Text excerpt:
-=-=-
I'm using a straight Blue Shark, single mode. I don't like the Remora UI, nor the selection of levels. I built a triple XP-G Mag mod using a Blue Shark and a log pot for infinite dimming adjustment.

As Wayne describes on the Shoppe's forum for the Blue Shark, I mod'ed my Blue Shark driver for my MZXR-7 with the two-diode mod to reduce heat generation.


----------



## hron61 (Jul 30, 2013)

My m6 is getting ready for dog pooping duty, 3x17650 imr's on the grill charging, an empty m6-phd pack just waiting to fire up an antique 1185 bulb for a measly 1280 glorious incan lumens. Use it and abuse it, thats what is was made for, its a surefire.


----------



## ampdude (Jul 31, 2013)

I guess I don't understand what's wrong with the M6 in stock form with the MN21. It's still my main go to "big" light. If anything goes wrong, (and honestly the only thing than can really go wrong is the bulb burning out), it's easy to replace. I have brighter lights, like my Firefoxes FF3 HID flashlight, but it's more a show off light that requires something engineered more towards repair in the field as a backup.


----------



## cland72 (Jul 31, 2013)

Absolutely nothing wrong with the stock MN21, but I know most people don't like eating through 6 primaries in 20 minutes :thumbsup:


----------



## ampdude (Jul 31, 2013)

I agree, but the light wasn't intended for general use with the MN21. When you really need light, the use of 6 primaries in 20 minutes isn't an issue. I even have spare battery carriers ready to go. And of course, you can always use the MN20.

When I need just a general use incan I'll reach for something running a P90 and a couple rechargeables for free lumens.


----------



## LuxLuthor (Jul 31, 2013)

cland72 said:


> Absolutely nothing wrong with the stock MN21, but I know most people don't like eating through 6 primaries in 20 minutes :thumbsup:



Agree, that's why we use rechargeables. The only thing wrong with the MN21 is the replacement cost. WA-1185 and other bulb/LED combinations just give more options.
-=-=-
Given records:
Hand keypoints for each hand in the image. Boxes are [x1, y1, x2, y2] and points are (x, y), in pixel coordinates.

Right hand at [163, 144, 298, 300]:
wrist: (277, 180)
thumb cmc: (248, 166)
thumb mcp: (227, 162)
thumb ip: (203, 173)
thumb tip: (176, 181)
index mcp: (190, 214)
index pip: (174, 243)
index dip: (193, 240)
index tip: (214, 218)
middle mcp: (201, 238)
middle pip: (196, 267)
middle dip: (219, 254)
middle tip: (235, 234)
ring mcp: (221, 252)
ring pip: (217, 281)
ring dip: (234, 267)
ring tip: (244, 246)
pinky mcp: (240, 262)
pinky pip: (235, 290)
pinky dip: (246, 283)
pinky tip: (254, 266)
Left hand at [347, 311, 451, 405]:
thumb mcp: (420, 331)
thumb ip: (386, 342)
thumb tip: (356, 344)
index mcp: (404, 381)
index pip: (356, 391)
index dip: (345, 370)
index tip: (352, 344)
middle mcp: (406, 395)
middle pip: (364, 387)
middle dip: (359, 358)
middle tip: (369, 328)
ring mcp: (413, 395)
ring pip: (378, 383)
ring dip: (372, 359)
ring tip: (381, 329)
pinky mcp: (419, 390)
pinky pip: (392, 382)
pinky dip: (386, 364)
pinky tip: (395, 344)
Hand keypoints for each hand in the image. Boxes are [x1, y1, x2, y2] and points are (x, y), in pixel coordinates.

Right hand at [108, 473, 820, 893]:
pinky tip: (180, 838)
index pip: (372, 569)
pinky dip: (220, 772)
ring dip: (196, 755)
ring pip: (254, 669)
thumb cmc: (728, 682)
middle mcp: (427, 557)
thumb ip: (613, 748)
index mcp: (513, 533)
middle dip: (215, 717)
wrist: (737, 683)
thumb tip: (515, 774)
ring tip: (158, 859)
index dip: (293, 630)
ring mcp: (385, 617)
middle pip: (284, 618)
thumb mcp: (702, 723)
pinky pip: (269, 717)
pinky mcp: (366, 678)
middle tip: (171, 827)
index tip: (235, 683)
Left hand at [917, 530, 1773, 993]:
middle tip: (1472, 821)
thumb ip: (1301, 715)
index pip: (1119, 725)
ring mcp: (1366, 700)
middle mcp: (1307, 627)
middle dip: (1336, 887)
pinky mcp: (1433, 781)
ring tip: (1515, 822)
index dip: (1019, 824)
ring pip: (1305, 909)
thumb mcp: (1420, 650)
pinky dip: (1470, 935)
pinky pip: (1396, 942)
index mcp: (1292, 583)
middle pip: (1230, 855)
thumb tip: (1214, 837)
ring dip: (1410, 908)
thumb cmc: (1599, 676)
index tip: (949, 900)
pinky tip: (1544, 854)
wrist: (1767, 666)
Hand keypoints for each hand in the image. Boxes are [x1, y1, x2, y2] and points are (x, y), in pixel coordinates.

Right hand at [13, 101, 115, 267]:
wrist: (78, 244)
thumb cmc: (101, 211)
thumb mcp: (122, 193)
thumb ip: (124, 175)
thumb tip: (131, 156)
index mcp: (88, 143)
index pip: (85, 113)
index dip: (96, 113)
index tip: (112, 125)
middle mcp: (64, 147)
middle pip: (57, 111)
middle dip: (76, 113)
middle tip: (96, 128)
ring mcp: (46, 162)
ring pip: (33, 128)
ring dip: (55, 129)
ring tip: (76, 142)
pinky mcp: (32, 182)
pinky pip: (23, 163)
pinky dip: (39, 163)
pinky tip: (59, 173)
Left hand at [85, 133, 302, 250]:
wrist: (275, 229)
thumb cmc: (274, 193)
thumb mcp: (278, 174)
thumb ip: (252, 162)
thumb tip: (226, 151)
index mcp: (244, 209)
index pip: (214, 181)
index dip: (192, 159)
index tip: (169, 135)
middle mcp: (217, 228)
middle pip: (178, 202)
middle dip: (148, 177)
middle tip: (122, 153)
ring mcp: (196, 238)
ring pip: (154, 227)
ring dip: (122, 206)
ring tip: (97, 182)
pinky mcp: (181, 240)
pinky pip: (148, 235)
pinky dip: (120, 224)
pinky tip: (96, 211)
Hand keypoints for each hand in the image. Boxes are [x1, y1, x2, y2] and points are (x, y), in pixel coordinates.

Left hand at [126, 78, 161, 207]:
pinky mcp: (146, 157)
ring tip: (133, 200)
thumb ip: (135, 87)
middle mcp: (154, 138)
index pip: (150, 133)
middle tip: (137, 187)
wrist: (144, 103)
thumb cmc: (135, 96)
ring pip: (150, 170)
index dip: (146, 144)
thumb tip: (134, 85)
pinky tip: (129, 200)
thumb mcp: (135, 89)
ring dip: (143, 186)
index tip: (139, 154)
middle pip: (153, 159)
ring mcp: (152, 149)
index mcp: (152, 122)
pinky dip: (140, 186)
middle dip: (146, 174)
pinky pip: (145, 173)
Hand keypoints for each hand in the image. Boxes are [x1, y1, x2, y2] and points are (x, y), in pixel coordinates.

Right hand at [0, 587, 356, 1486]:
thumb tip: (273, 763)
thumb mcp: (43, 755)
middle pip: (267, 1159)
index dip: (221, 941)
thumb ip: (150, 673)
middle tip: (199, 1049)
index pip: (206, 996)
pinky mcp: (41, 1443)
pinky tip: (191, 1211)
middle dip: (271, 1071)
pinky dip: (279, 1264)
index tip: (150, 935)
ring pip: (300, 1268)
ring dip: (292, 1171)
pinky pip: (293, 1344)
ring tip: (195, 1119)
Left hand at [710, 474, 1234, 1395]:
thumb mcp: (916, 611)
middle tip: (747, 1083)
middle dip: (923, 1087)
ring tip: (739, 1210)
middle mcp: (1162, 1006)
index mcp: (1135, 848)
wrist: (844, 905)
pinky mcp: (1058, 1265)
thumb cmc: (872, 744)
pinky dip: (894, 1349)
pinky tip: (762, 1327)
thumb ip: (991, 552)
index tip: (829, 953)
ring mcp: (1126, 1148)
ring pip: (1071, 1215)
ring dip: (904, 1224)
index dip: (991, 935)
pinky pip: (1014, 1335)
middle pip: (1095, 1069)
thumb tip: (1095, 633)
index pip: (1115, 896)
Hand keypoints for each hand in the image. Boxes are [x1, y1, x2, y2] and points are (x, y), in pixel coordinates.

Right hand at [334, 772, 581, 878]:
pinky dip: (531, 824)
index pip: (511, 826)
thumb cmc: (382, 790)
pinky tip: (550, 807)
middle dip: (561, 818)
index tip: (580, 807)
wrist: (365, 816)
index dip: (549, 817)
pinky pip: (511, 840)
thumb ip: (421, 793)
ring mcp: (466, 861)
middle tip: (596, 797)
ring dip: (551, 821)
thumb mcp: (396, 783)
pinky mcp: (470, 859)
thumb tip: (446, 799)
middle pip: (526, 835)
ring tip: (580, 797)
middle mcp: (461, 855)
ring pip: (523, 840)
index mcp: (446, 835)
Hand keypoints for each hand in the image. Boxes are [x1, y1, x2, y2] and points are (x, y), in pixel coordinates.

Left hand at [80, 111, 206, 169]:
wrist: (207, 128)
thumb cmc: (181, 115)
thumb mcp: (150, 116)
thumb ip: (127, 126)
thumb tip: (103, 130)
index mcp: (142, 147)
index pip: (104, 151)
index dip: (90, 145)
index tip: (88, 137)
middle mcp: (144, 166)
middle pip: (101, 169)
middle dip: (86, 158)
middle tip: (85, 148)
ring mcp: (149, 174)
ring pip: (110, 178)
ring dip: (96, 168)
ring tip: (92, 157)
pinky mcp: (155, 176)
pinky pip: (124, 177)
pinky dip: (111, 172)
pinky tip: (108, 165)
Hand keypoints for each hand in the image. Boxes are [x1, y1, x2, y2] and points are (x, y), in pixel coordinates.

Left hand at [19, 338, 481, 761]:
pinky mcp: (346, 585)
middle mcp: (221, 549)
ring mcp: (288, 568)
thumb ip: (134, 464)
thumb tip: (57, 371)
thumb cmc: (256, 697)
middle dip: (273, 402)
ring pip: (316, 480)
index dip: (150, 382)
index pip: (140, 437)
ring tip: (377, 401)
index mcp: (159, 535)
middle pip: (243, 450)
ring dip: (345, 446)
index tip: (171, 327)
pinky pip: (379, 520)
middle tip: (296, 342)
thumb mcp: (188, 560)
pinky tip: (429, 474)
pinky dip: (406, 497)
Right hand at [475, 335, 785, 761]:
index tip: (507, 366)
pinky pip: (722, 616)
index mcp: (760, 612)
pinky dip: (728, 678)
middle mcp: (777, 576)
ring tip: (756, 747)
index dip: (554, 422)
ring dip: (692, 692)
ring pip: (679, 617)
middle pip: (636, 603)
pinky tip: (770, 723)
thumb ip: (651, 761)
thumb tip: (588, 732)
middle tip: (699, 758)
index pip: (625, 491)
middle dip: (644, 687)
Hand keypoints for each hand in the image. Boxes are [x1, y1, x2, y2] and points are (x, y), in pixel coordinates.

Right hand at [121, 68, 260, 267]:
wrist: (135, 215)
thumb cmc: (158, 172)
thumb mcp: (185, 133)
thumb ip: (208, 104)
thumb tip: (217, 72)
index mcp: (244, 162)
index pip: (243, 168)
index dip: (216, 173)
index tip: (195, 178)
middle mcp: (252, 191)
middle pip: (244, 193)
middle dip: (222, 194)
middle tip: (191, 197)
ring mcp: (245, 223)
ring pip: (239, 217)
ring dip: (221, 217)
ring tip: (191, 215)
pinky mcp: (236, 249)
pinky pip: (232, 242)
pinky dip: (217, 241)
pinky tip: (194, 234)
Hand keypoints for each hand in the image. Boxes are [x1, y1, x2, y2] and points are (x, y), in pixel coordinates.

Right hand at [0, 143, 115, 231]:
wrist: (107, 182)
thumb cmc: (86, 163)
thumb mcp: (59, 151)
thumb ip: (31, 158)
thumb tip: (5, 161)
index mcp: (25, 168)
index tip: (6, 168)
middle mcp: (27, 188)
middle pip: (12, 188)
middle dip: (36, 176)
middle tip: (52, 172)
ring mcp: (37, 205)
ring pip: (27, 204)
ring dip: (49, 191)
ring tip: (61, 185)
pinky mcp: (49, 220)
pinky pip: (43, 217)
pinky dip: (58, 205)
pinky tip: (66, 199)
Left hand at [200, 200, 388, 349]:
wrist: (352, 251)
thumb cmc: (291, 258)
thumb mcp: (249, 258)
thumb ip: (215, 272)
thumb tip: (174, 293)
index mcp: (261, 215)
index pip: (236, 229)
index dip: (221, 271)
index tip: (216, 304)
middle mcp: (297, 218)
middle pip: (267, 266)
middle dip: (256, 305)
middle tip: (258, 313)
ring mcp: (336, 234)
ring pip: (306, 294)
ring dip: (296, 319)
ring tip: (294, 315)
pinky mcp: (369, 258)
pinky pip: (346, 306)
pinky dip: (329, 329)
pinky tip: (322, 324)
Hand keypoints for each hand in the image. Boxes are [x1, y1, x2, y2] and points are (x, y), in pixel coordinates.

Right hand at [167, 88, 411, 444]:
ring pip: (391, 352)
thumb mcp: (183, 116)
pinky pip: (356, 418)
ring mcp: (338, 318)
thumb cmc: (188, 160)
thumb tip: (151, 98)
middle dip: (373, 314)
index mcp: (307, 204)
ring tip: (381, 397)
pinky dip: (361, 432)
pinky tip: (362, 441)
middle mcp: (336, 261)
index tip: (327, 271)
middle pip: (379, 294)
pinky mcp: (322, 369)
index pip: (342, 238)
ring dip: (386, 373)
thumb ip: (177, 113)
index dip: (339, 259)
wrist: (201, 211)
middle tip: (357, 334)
-=-=-
Work to be completed:
Can you carry on the forum thread about flashlight mods from the point where it stops? The items have nothing to do with what is asked here.

Result:
I can't say that the M6 is necessarily any better than a custom modded Maglite which I prefer because the side switch is more accessible.


----------



## ampdude (Jul 31, 2013)

Have to say I prefer the M6 to a modded Mag. It's tougher and you can keep putting primaries in it as long as you have them. A modded Mag usually needs to be recharged after use.

I'll take an M6 anyday, unless I'm just going for a show off type light.


----------



## DUQ (Jul 31, 2013)

I run an MN15 powered by 2 x 18650's in my second M6. Super long run time and a very usable multipurpose amount of light is produced.


----------



## fivemega (Jul 31, 2013)

ampdude said:


> When you really need light, the use of 6 primaries in 20 minutes isn't an issue.



*If you really NEED the light, this could be true but many CPFers dont need but they WANT to have max brightness is same package and more often.
Not to mention price of WA1185 is much less than MN21*


----------



## ampdude (Jul 31, 2013)

That setup is great. I've had problems with bi-pin lamps in the past though, especially with Streamlights staying in focus or even in place and I just prefer to stay away from them altogether, shock absorbing or not. I just don't like the genre. I prefer potted although I know they are inferior in many ways (cost, operating temperature). For me a SF M6 with an MN21 is still the best go to light in emergencies.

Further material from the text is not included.